Vasectomie ? Vous n’y pensez pas !

Printemps 2022

Un homme, la quarantaine, 2 enfants, heureux en couple. Il demande à son médecin des informations sur la vasectomie, il y songe depuis plusieurs années.  

Yeux ronds de la toubib : « Vous pourriez rencontrer quelqu’un de plus jeune dans 10 ans,qui voudrait un enfant » (Micheline, médecin généraliste, la cinquantaine).

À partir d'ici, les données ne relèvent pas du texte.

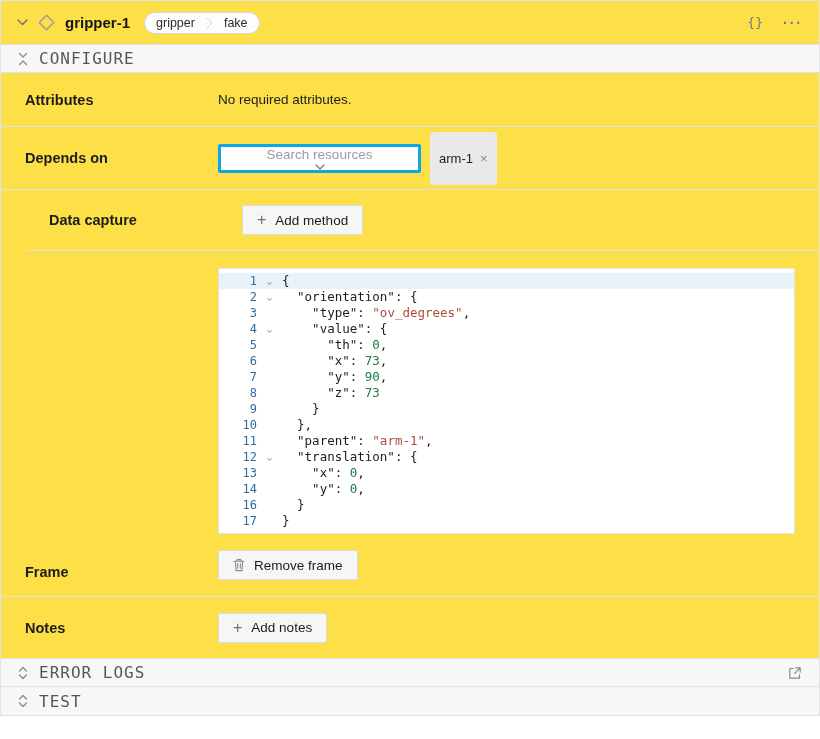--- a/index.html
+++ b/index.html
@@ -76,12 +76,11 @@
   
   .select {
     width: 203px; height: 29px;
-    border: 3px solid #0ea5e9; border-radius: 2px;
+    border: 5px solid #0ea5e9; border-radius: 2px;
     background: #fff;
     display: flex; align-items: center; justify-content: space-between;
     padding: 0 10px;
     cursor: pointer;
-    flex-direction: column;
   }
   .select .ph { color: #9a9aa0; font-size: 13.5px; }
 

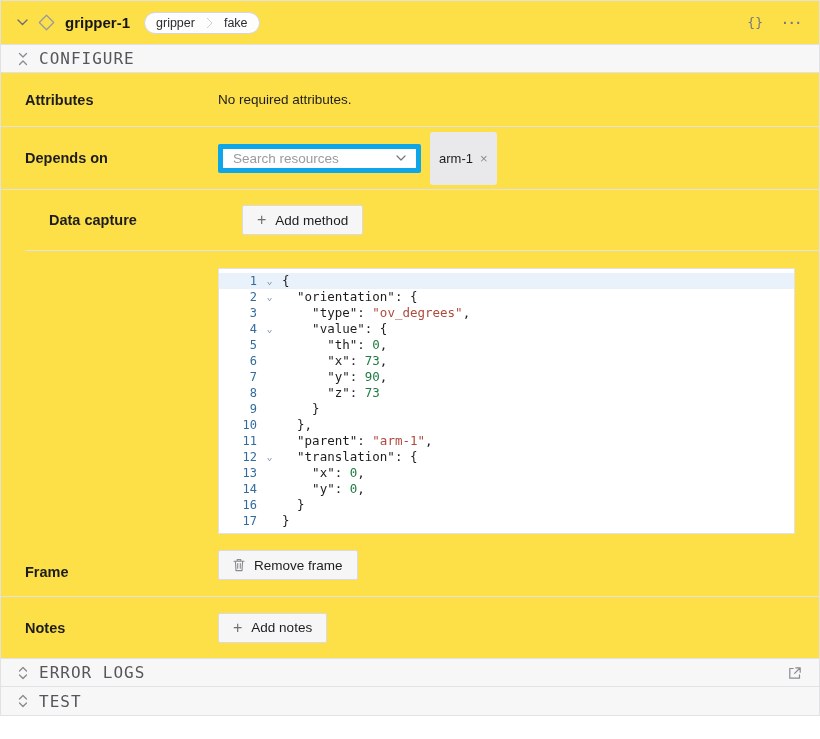--- a/index.html
+++ b/index.html
@@ -66,7 +66,7 @@
   .row-label { width: 193px; flex: none; font-size: 14.5px; font-weight: 700; color: #1d1d20; }
   .row-attributes { height: 54px; }
   .row-depends { height: 63px; }
-  .row-capture { height: 61px; margin-left: 24px; }
+  .row-capture { height: 61px; }
   .row-notes { height: 62px; }
   .row-frame { align-items: flex-end; padding-top: 17px; padding-bottom: 16px; }
   .row-frame .row-label { padding-top: 2px; }

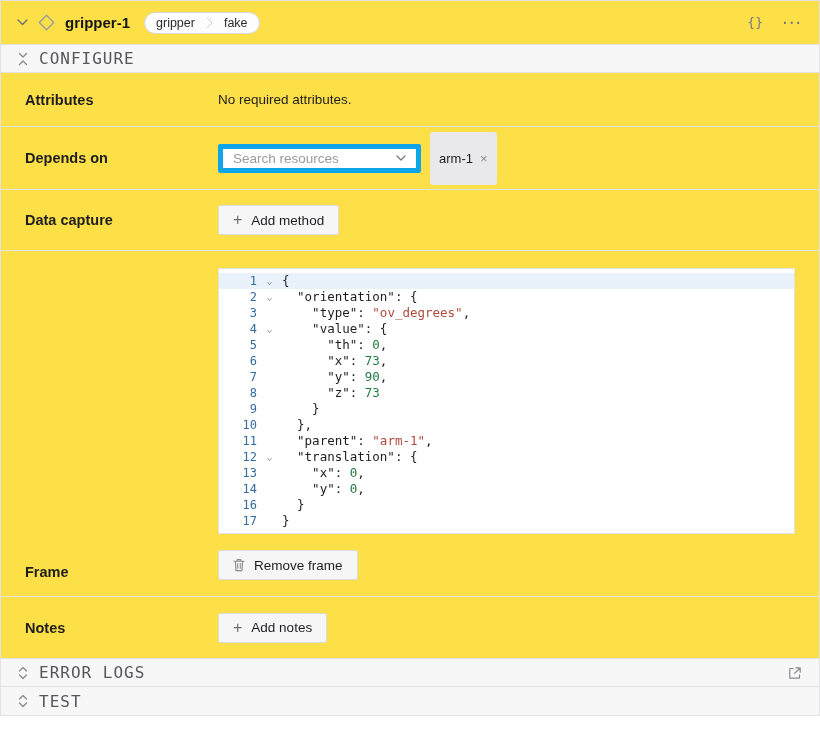--- a/index.html
+++ b/index.html
@@ -314,6 +314,16 @@
     </div>
   </div>
 
+  <div class="section-bar last">
+    <span>
+      <svg width="10" height="14" viewBox="0 0 10 14">
+        <polyline points="1.5,5 5,1.5 8.5,5" fill="none" stroke="#8a8a90" stroke-width="1.3" stroke-linecap="round" stroke-linejoin="round"></polyline>
+        <polyline points="1.5,9 5,12.5 8.5,9" fill="none" stroke="#8a8a90" stroke-width="1.3" stroke-linecap="round" stroke-linejoin="round"></polyline>
+      </svg>
+    </span>
+    <span>TEST</span>
+  </div>
+
   <div class="section-bar">
     <span>
       <svg width="10" height="14" viewBox="0 0 10 14">
@@ -330,16 +340,6 @@
     </span>
   </div>
 
-  <div class="section-bar last">
-    <span>
-      <svg width="10" height="14" viewBox="0 0 10 14">
-        <polyline points="1.5,5 5,1.5 8.5,5" fill="none" stroke="#8a8a90" stroke-width="1.3" stroke-linecap="round" stroke-linejoin="round"></polyline>
-        <polyline points="1.5,9 5,12.5 8.5,9" fill="none" stroke="#8a8a90" stroke-width="1.3" stroke-linecap="round" stroke-linejoin="round"></polyline>
-      </svg>
-    </span>
-    <span>TEST</span>
-  </div>
-
 </div>
 
 </body></html>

De renchérir : « votre compagne, dans 5 ans c’est terminé, alors que vous, vous pouvez avoir des enfants jusque très tard. »

De plus belle : « Si vous vous faites vasectomiser, ça n’empêchera pas votre compagne de tomber enceinte si elle va voir ailleurs ! »

Et ta grand-mère elle aime la choucroute ?

La vasectomie est une décision individuelle, qui revient à la personne directement concernée et à elle seule. Même si la décision est prise dans le cadre d’un projet de couple. On touche à l’intimité la plus profonde, tant physique que psychique, de la personne. 

Changer d’avis cela peut arriver*. On peut aussi être sûr de soi. Tout comme on peut viscéralement désirer un enfant, on peut viscéralement ne pas ou ne plus en vouloir. 

*En l’occurrence le délai légal de réflexion est de 4 mois pour une vasectomie, comme pour une ligature des trompes.

Réflexion incidente sur le devoir de réserve du médecin  

 

Le devoir d’information du médecin est posé à l’article 35 du code de déontologie médicale (codifié à l’article R.4127-35 du code de la santé publique) en ces termes :

“Le médecin doit à la personne qu'il examine, qu'il soigne ou qu'il conseille, une information loyale, claire et appropriée sur son état, les investigations et les soins qu'il lui propose.”

 

Le serment d’Hippocrate énonce quant à lui :

“Je respecterai toutes les personnes, leur autonomie et leur volonté, sans aucune discrimination selon leur état ou leurs convictions (…) Je ne tromperai jamais leur confiance et n’exploiterai pas le pouvoir hérité des circonstances pour forcer les consciences.”

En creux, ces fondements imposent au médecin un devoir déontologique de réserve dans l’expression de ses opinions personnelles, un peu comme le devoir de réserve des fonctionnaires.

Ce devoir est d’autant plus crucial que les médecins incarnent, aux yeux de nombreux patients, des sujets supposés savoir (Lacan, 1964) : des sachants auxquels on prête le savoir sur notre santé et le pouvoir de nous guérir.

Micheline a sans doute été maladroite, même si elle n’en pensait pas moins. N’empêche, les opinions personnelles des médecins, en tant qu’elles émanent de sujets supposés savoir, ne sont pas sans effet sur les patients qui en sont destinataires.